[Start of PAGE TEXT]

# Computer savvy people-I need you!



## Pixiesmom (Jul 31, 2008)

I want to suprise my 9 YO with one of the teeny netbooks for Christmas. I'd like to be under $300.00. I've researched some brands, and I even looked up some of the terminology with Ram, Ghz, etc and my head is spinning. I'm thinking about the Gateway Lt2001u 10.1. I've also looked at the Acer Aspire (mixed reviews), and Asus. Please help the clueless (me) make a sound decision. :Cry:


----------



## pjewel (Apr 11, 2007)

I have owned five Gateway computers but this last one will probably be my last. I don't know whether it has anything to do with Acer acquiring them, but the quality of this last one leaves a lot to be desired. Personally I wouldn't buy an Acer since I've heard from people that you sometimes get a good one, other times not so much. Personally, whenever I buy any big item, especially electronics, I rely heavily on user reviews. They're the ones who have experience with it.


----------



## SMARTY (Apr 19, 2007)

I'm no help at all but may want to check with Consumer Reports.


----------



## marb42 (Oct 19, 2008)

I have had bad luck with Compaq and Toshiba, but the Dell one has lasted a long time. I don't know what price range it's in, though. My 12 yr old son has completely crashed his 2 desktop computers in 2 years because he goes to game hack sites. We'll see how long that Dell laptop lasts now.....On a side note, if you are interested in parent control software, I can find out what we use. We've been through a few expensive ones and finally settled on a free one that seems to work. The other day my son was using mine (with no controls) at a game hack site, and up popped a huge picture of a naked girl and ....i won't say anymore. It was terrible!!!!!!

[End of PAGE TEXT]

WHAT YOU WILL DO - In the forum thread, what price does Pixiesmom want the netbook to stay under? Answer using only the forum thread.

[Start of AVAILABLE DATA]

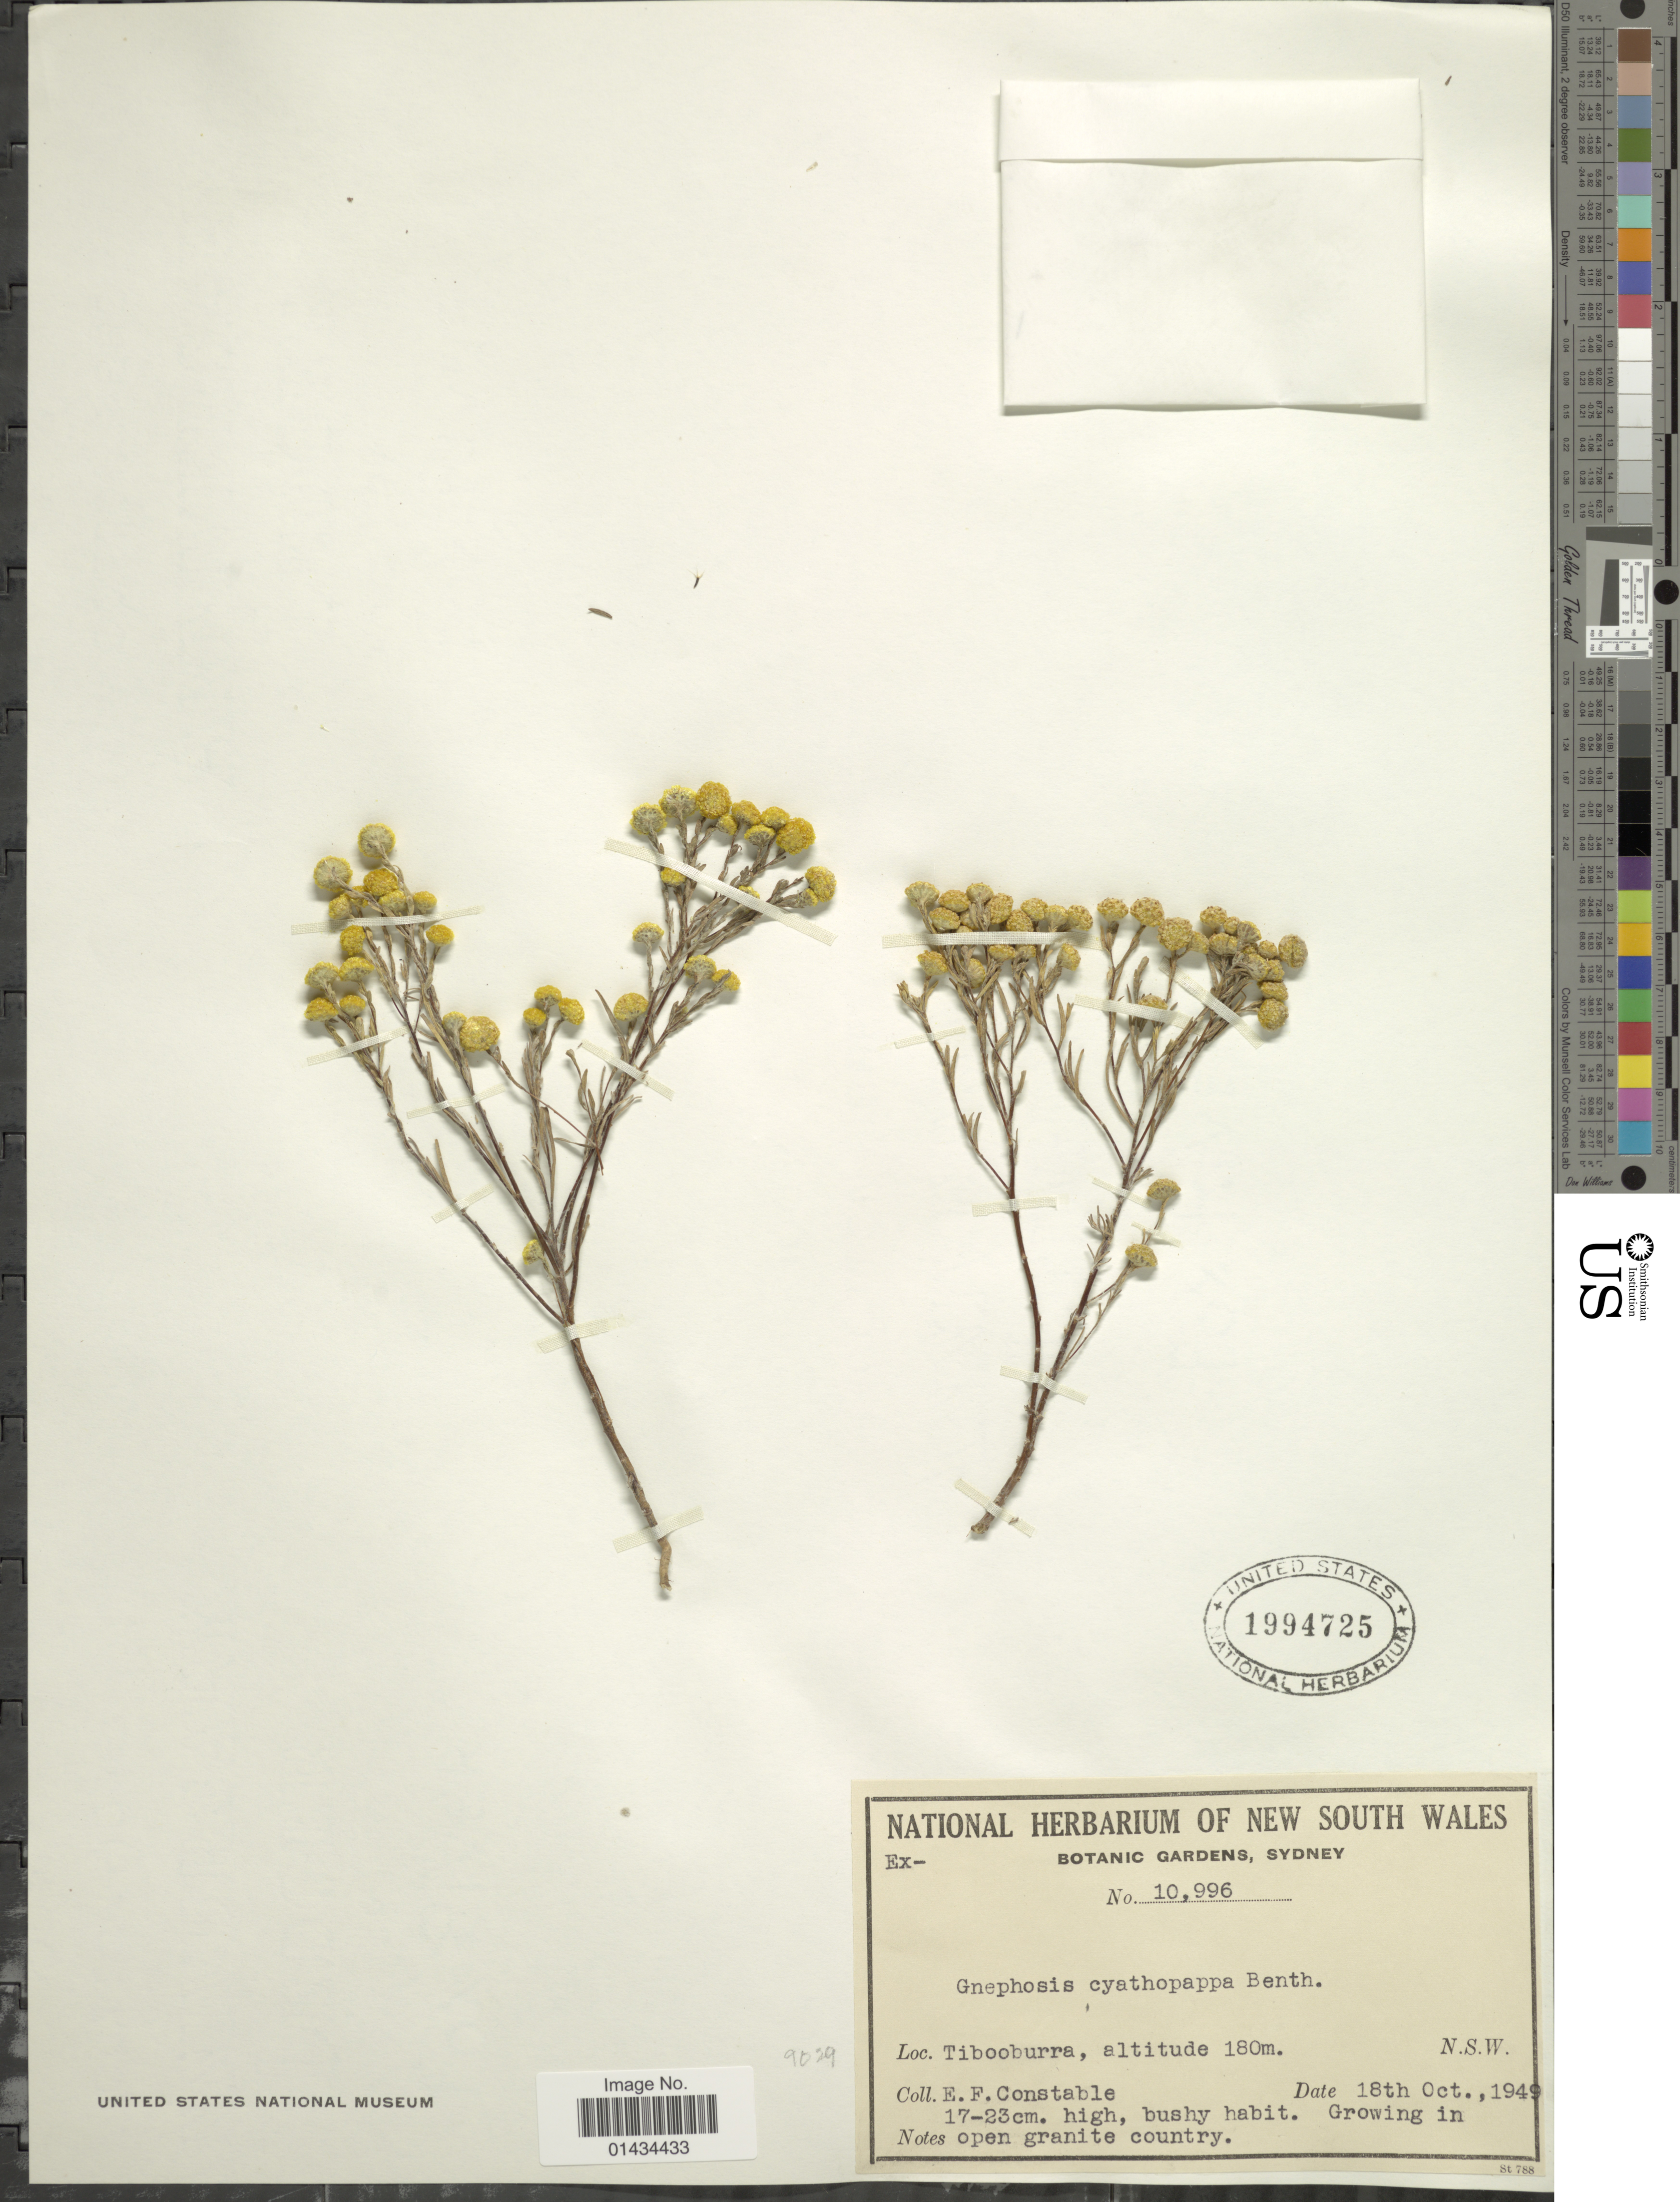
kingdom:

[End of AVAILABLE DATA]

IN RESPONSE - $300.00